Denn ähnlich wie beim sogenannten Dressgate analysiert das Gehirn die Umgebung – auf Licht und Schatten, in der Musik auf metrische Schwerpunkte. Und trotz besseren Wissens ist es schwierig, diese Funktion beim reinen Hören zum Umschalten zu zwingen: Bei jeder Wiederkehr scheint das Motiv volltaktig zu beginnen, stets fällt man danach in Gedanken irgendwann über die eigenen rhythmischen Füße. Giovanni Antonini und das Kammerorchester Basel lockten das Publikum im Brahmssaal schwungvoll und mit diebischer Freude an List und Tücke in diese Fallen – und vergnüglicher ist man kaum je hinter das Licht geführt worden.

Koloristische Effekte

Dabei schlug dieser dritte Abend in Antoninis geplanter Gesamtaufführung der Haydn-Symphonien (diesmal: 19., 80. und 81.), die sich bis zum Jubeljahr 2032 hinziehen wird, eigentlich vornehmlich dramatisch-düstere Töne an. „Der Wirrwarr“ hat Friedrich Maximilian Klinger das Drama nennen wollen, das dann als „Sturm und Drang“ einer Literaturepoche ihren Namen gegeben hat.
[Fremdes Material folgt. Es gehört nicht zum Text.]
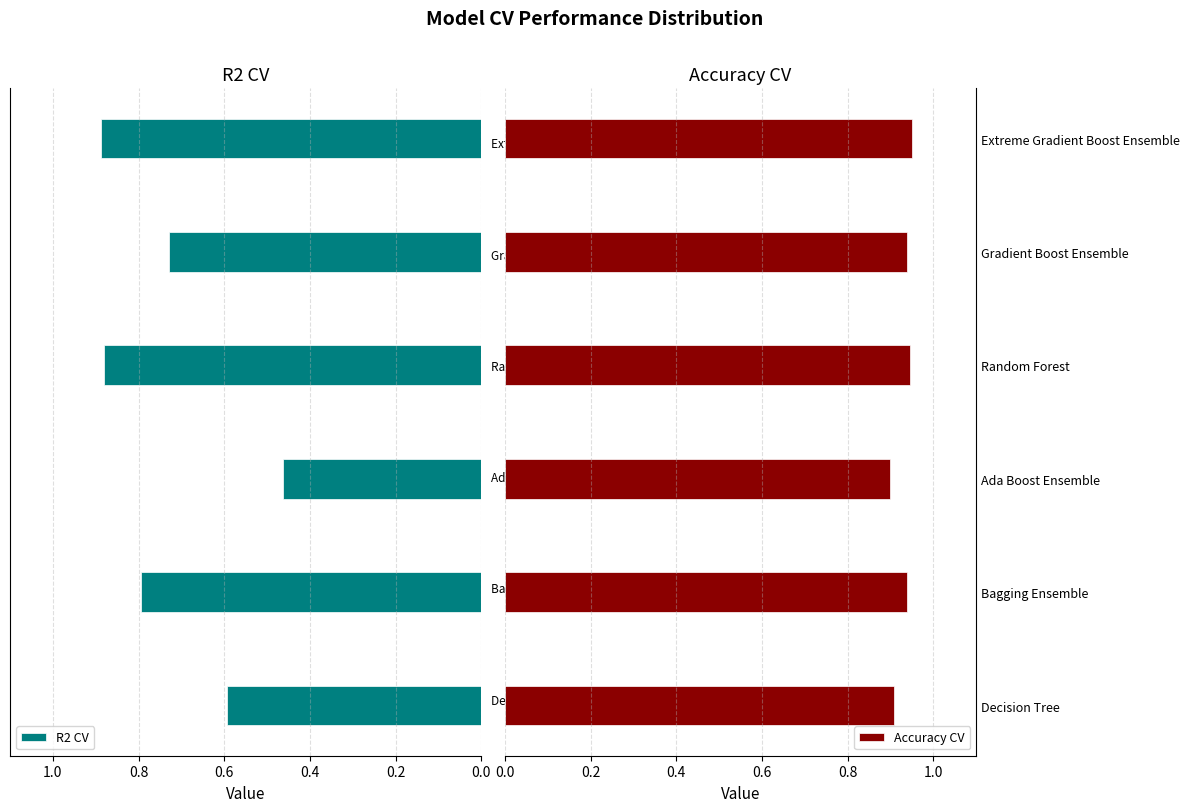

True or false: Accuracy CV has a value of 0.5 at Bagging Ensemble.

False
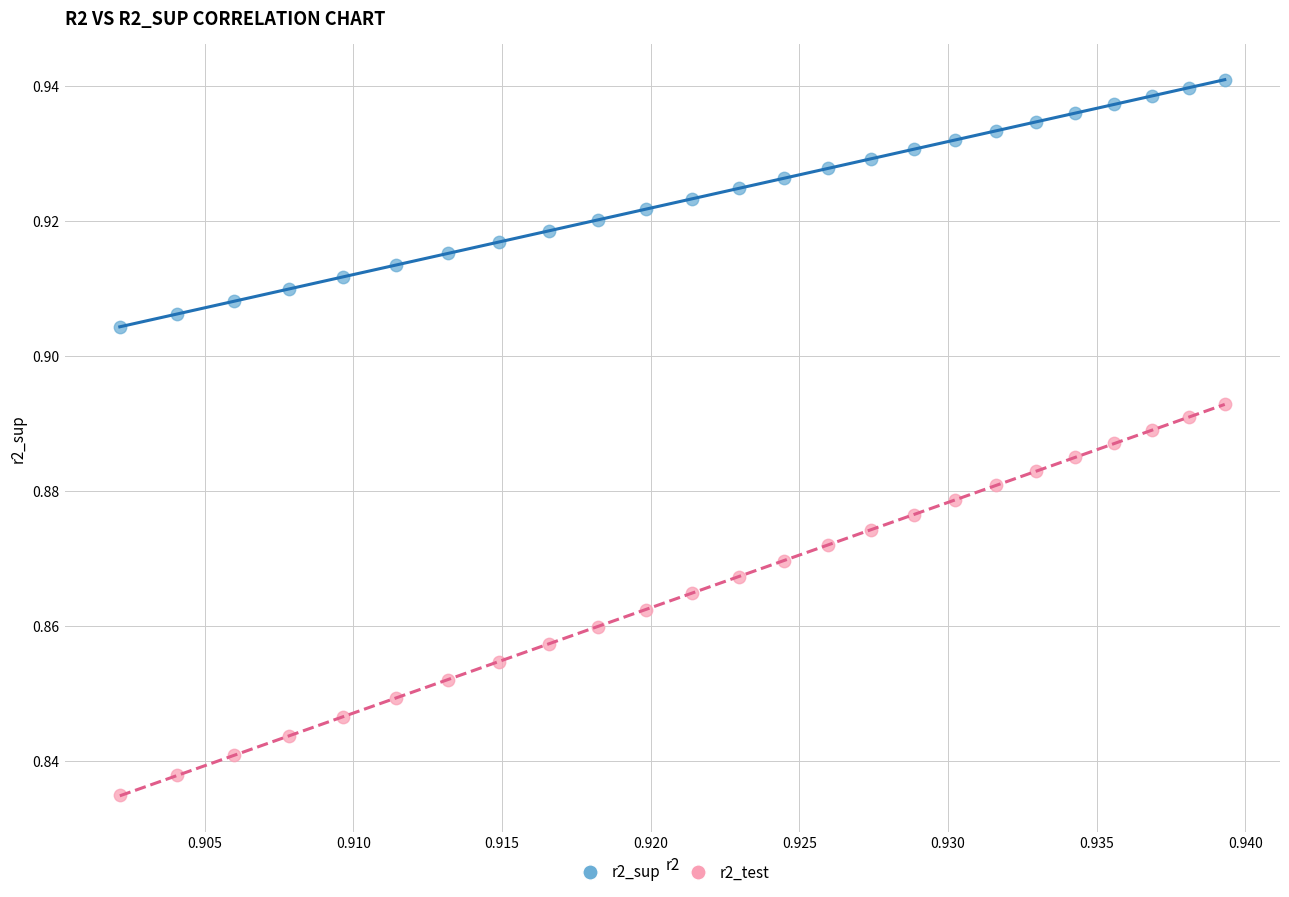

What are all the series names shown in the legend?

r2_sup, r2_test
Das Schlagwort wird auch in der Musikgeschichte als Beschreibung für einen experimentell anmutenden, affektgeladenen Stil rund um 1770 diskutiert, der mit Moll-Tonarten und expressiven Elementen aus der Opernsprache einen betont gestischen Ton in das rein Orchestrale hinübergeführt hat.

Da können fast absurde Kontraste aufeinandertreffen – wie im Stirnsatz dieser 80. Haydns, wo das Toben der Elemente kaum zu bändigen scheint, aber dann in verblüffend unbekümmert wiegende Ländlertakte mündet: Da löst sich der Wirrwarr geradezu in das Behagliche auf – was auf höherer Ebene aufs Neue verstört. Antonini und die Basler zeichneten solche Zusammenstöße mit Kraft und großer Lust an penibel formulierten Pointen nach, vernachlässigten dabei aber bei allem äußeren Schwung auch das innere Schwingen der Phrasen nicht. Als Ergänzung fungierte die c-Moll-Symphonie des „schwedischen Mozart“, Joseph Martin Kraus, deren dramatisches Feuer loderte, während Haydns 81. besonders durch ihre koloristischen Effekte bezauberte.